* **AANGELEVERDE TEKST**
Katholieke Encyclopaedie

Uitgeverij Joost van den Vondel (1933-1939)

Gepubliceerd op 23-04-2019

Chimaere

betekenis & definitie

Chimaere - een door Winkler ingevoerde, thans algemeen aangenomen term, om planten aan te duiden, wier groeipunt gedeeltelijk uit cellen van één ras, gedeeltelijk uit cellen van een ander ras of van een andere soort is samengesteld.

Een klassiek voorbeeld is de Cytisus Adami, in 1829 door Adam bekomen uit de enting van Cytisus purpureus op den gewonen goudenregen (Cytisus Laburnum). In plaats van een hoogstammige Cytisus purpureus, bekwam Adam een exemplaar, waarop, naast gele en paarse bloementrossen, ook vleeschkleurige van Cytisus Adami ontwikkelden. Het door Buder verrichte anatomisch onderzoek heeft uitgewezen, dat Cytisus Adami opgebouwd is uit twee verschillende weefsels: het inwendig gedeelte heeft goudenregen-natuur, terwijl de epidermis op Cytisus purpureus gelijkt. Dergelijke chimaeren noemt men thans, naar Baur, periclinaal of omhullingschimaeren. Nu is het mogelijk, dat door een of andere oorzaak, door verwonding bijv., in het inwendig gelegen Laburnum-weefsel knopvorming ontstaat, zoodat Cytisus Adami echte goudenregenbloemen tot ontwikkeling brengt; omgekeerd kan de purpureus-opperhuid door herhaalde celdeeling uitgroeien tot een meercellig weefsel, waaruit dan twijgen met roode bloemen te voorschijn kunnen treden. Deze purpureus- en Laburnum-twijgen zijn dan knopvariaties van zeer bijzonderen aard.

* **JOUW OPDRACHTEN**
1. Noem alle personen die in de tekst over chimaeren bij naam worden genoemd.
2. Herschrijf het stuk van "Chimaere - een" tot "soort is samengesteld." uit de tekst over chimaeren, met "vegetatiepunt" in plaats van "groeipunt".

* **AANGELEVERDE ITEMS**
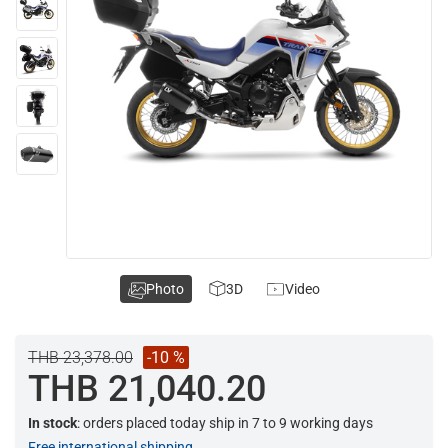
Photo
3D
Video
THB 23,378.00
-10 %
THB 21,040.20
In stock
: orders placed today ship in 7 to 9 working days
Free international shipping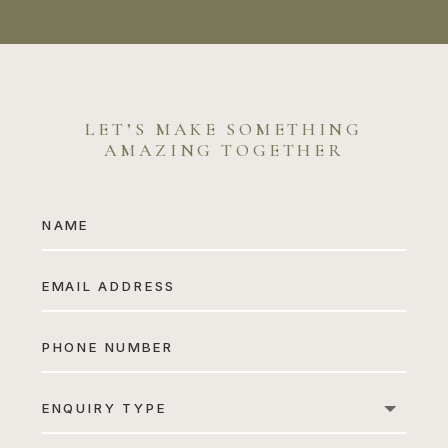
LET’S MAKE SOMETHING
AMAZING TOGETHER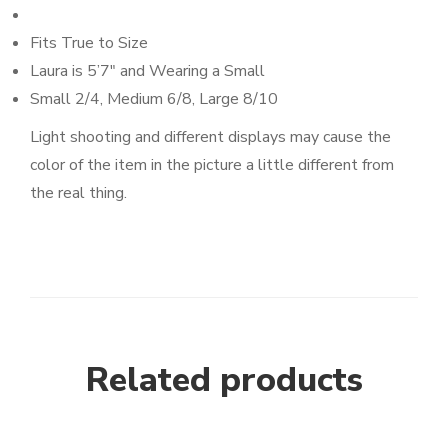
Fits True to Size
Laura is 5’7″ and Wearing a Small
Small 2/4, Medium 6/8, Large 8/10
Light shooting and different displays may cause the
color of the item in the picture a little different from
the real thing.
Related products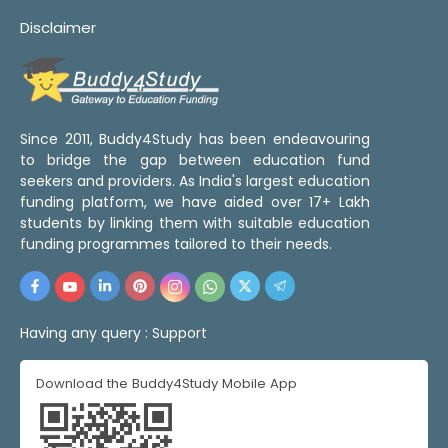
Disclaimer
Since 2011, Buddy4Study has been endeavouring
to bridge the gap between education fund
seekers and providers. As India's largest education
funding platform, we have aided over 17+ Lakh
students by linking them with suitable education
funding programmes tailored to their needs.
Having any query :
Support
Download the Buddy4Study Mobile App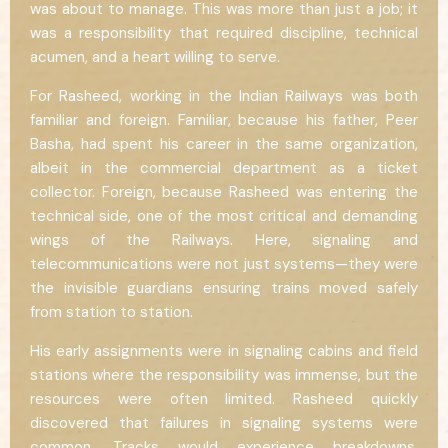
was about to manage. This was more than just a job; it
was a responsibility that required discipline, technical
acumen, and a heart willing to serve.
For Rasheed, working in the Indian Railways was both
familiar and foreign. Familiar, because his father, Peer
Basha, had spent his career in the same organization,
albeit in the commercial department as a ticket
collector. Foreign, because Rasheed was entering the
technical side, one of the most critical and demanding
wings of the Railways. Here, signaling and
telecommunications were not just systems—they were
the invisible guardians ensuring trains moved safely
from station to station.
His early assignments were in signaling cabins and field
stations where the responsibility was immense, but the
resources were often limited. Rasheed quickly
discovered that failures in signaling systems were
common. Tracks would experience breakdowns,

* **ANTWOORDEN**
1. Winkler, Adam, Buder, Baur

2.
Chimaere - een door Winkler ingevoerde, thans algemeen aangenomen term, om planten aan te duiden, wier vegetatiepunt gedeeltelijk uit cellen van één ras, gedeeltelijk uit cellen van een ander ras of van een andere soort is samengesteld.